Judge John Paul Davey will decide whether to honor the town's request that the suit be summarily dismissed. Riverdale Park's lawyer, Kevin Karpinsky, argued the town cannot be sued for violating the state's speed camera statute, under the precedent set by Maryland's highest court in August (view ruling). The town's court filing did not deny that the citation signatures were forged. Instead, it denied any member of the public could challenge a citation for such a violation of state law.

"Because there is no such duty creating an express or implied private cause of action for plaintiffs' claim against defendant, under Section 21-809 or otherwise, plaintiffs' tort claims must be dismissed," Karpinsky wrote. "In the absence of a statutory directive, the Maryland courts have uniformly held that it is not appropriate to expand a statute to include remedies that were not specified."

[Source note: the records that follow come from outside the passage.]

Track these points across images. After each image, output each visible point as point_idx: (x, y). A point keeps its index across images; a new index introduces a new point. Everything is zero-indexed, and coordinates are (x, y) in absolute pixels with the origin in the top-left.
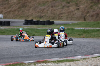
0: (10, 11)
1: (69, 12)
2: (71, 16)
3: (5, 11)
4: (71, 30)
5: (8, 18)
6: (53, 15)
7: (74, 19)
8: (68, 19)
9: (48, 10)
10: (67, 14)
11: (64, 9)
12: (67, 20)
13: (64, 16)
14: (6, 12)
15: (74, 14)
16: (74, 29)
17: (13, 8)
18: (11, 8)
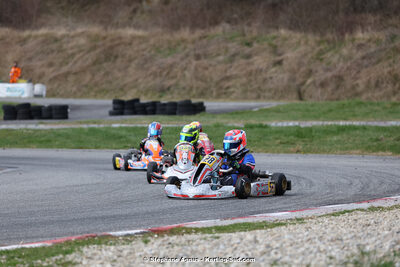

The town also argued that the plaintiffs, who live in College Park and Lanham could not file a "taxpayer lawsuit" because they were "neither a taxpayer nor a landowner" in Riverdale Park. The town insisted the lawsuit had to first be filed in district, not circuit, court.

Leahy countered that the Court of Appeals speed camera ruling specifically stated violations of the state camera statute could be treated separately from consideration of individual tickets.

"That petitioners did not litigate their Section 21-809(j) claim in the district court is not fatal at the threshold, in and of itself, to the present claim," the high court ruled.

Moreover, Leahy pointed out that Corporal Alford only came forward in August, so the ticket recipients were not aware of Riverdale Park's unlawful conduct in time to file a timely challenge in district court. Unlike Riverdale Park, the town of Brentwood refunded fines it illegally issued between June 24, 2010 and July 13, 2010 after learning citations were signed by someone who was not a police officer. Leahy also seeks to have the for-profit vendor in charge of the program held liable.

"Optotraffic's failure to reject citations it knew contain a forged signature of a police officer means they are a direct participant in the fraud committed on the plaintiffs as well as a conspirator," Leahy wrote.